##### SOURCE DATA

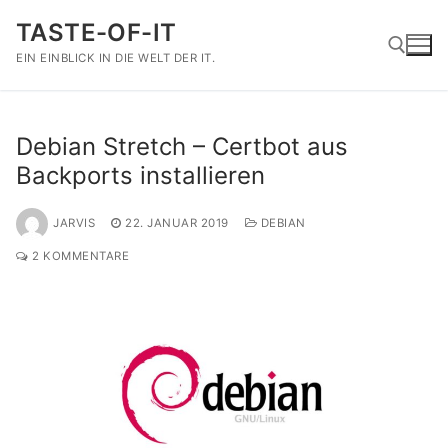
Zum
TASTE-OF-IT
Inhalt
springen
EIN EINBLICK IN DIE WELT DER IT.
Suchen nach:
Debian Stretch – Certbot aus
Backports installieren
JARVIS
22. JANUAR 2019
DEBIAN
2 KOMMENTARE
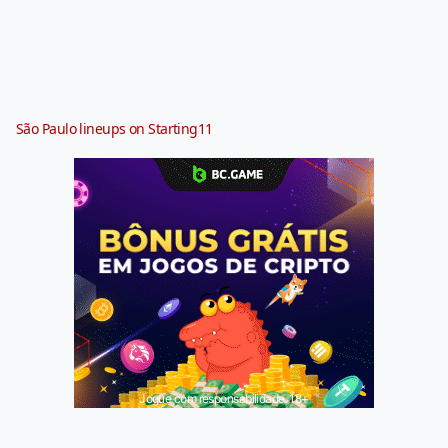
São Paulo lineups on Starting11
Jogue com responsabilidade. 18+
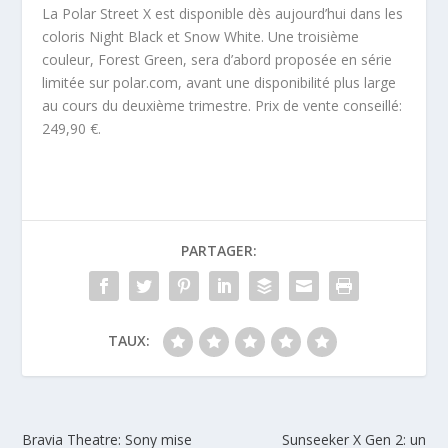
La Polar Street X est disponible dès aujourd’hui dans les
coloris Night Black et Snow White. Une troisième
couleur, Forest Green, sera d’abord proposée en série
limitée sur polar.com, avant une disponibilité plus large
au cours du deuxième trimestre. Prix de vente conseillé:
249,90 €.
PARTAGER:
TAUX:
Bravia Theatre: Sony mise
Sunseeker X Gen 2: un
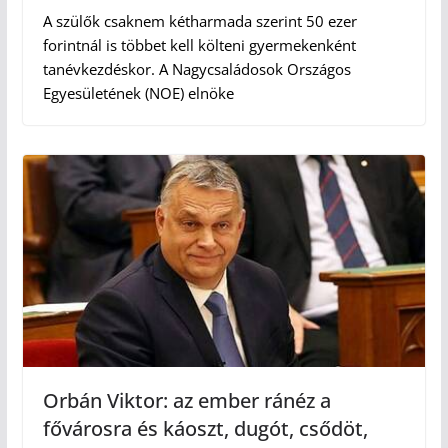
A szülők csaknem kétharmada szerint 50 ezer
forintnál is többet kell költeni gyermekenként
tanévkezdéskor. A Nagycsaládosok Országos
Egyesületének (NOE) elnöke
Orbán Viktor: az ember ránéz a
fővárosra és káoszt, dugót, csődöt,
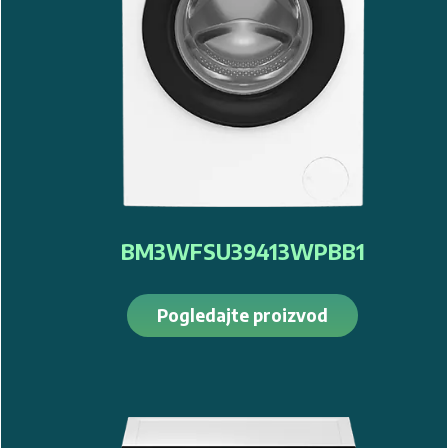
tehnologijom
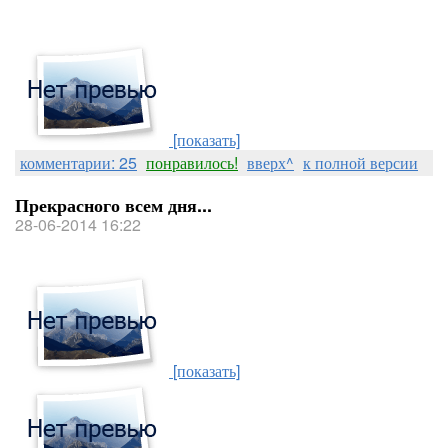
[показать]
комментарии: 25
понравилось!
вверх^
к полной версии
Прекрасного всем дня...
28-06-2014 16:22
[показать]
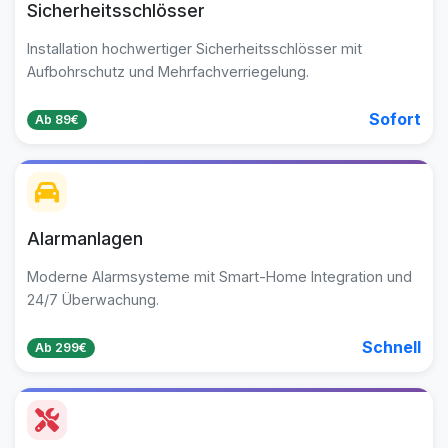
Sicherheitsschlösser
Installation hochwertiger Sicherheitsschlösser mit
Aufbohrschutz und Mehrfachverriegelung.
Sofort
Ab 89€
Alarmanlagen
Moderne Alarmsysteme mit Smart-Home Integration und
24/7 Überwachung.
Schnell
Ab 299€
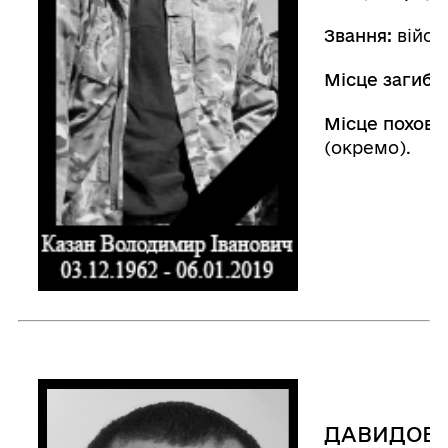
Звання:
війсь
Місце загибел
Місце похова
(окремо).
ДАВИДОВ-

##########

Word for word, print all of the data; skip the pictures.

Zum
TASTE-OF-IT
Inhalt
springen
EIN EINBLICK IN DIE WELT DER IT.
Suchen nach:
Debian Stretch – Certbot aus
Backports installieren
JARVIS
22. JANUAR 2019
DEBIAN
2 KOMMENTARE
São Paulo lineups on Starting11
Jogue com responsabilidade. 18+
La Polar Street X est disponible dès aujourd’hui dans les
coloris Night Black et Snow White. Une troisième
couleur, Forest Green, sera d’abord proposée en série
limitée sur polar.com, avant une disponibilité plus large
au cours du deuxième trimestre. Prix de vente conseillé:
249,90 €.
PARTAGER:
TAUX:
Bravia Theatre: Sony mise
Sunseeker X Gen 2: un
A szülők csaknem kétharmada szerint 50 ezer
forintnál is többet kell költeni gyermekenként
tanévkezdéskor. A Nagycsaládosok Országos
Egyesületének (NOE) elnöke
Orbán Viktor: az ember ránéz a
fővárosra és káoszt, dugót, csődöt,
tehnologijom
[показать]
комментарии: 25
понравилось!
вверх^
к полной версии
Прекрасного всем дня...
28-06-2014 16:22
[показать]
Sicherheitsschlösser
Installation hochwertiger Sicherheitsschlösser mit
Aufbohrschutz und Mehrfachverriegelung.
Sofort
Ab 89€
Alarmanlagen
Moderne Alarmsysteme mit Smart-Home Integration und
24/7 Überwachung.
Schnell
Ab 299€
Звання:
війсь
Місце загибел
Місце похова
(окремо).
ДАВИДОВ-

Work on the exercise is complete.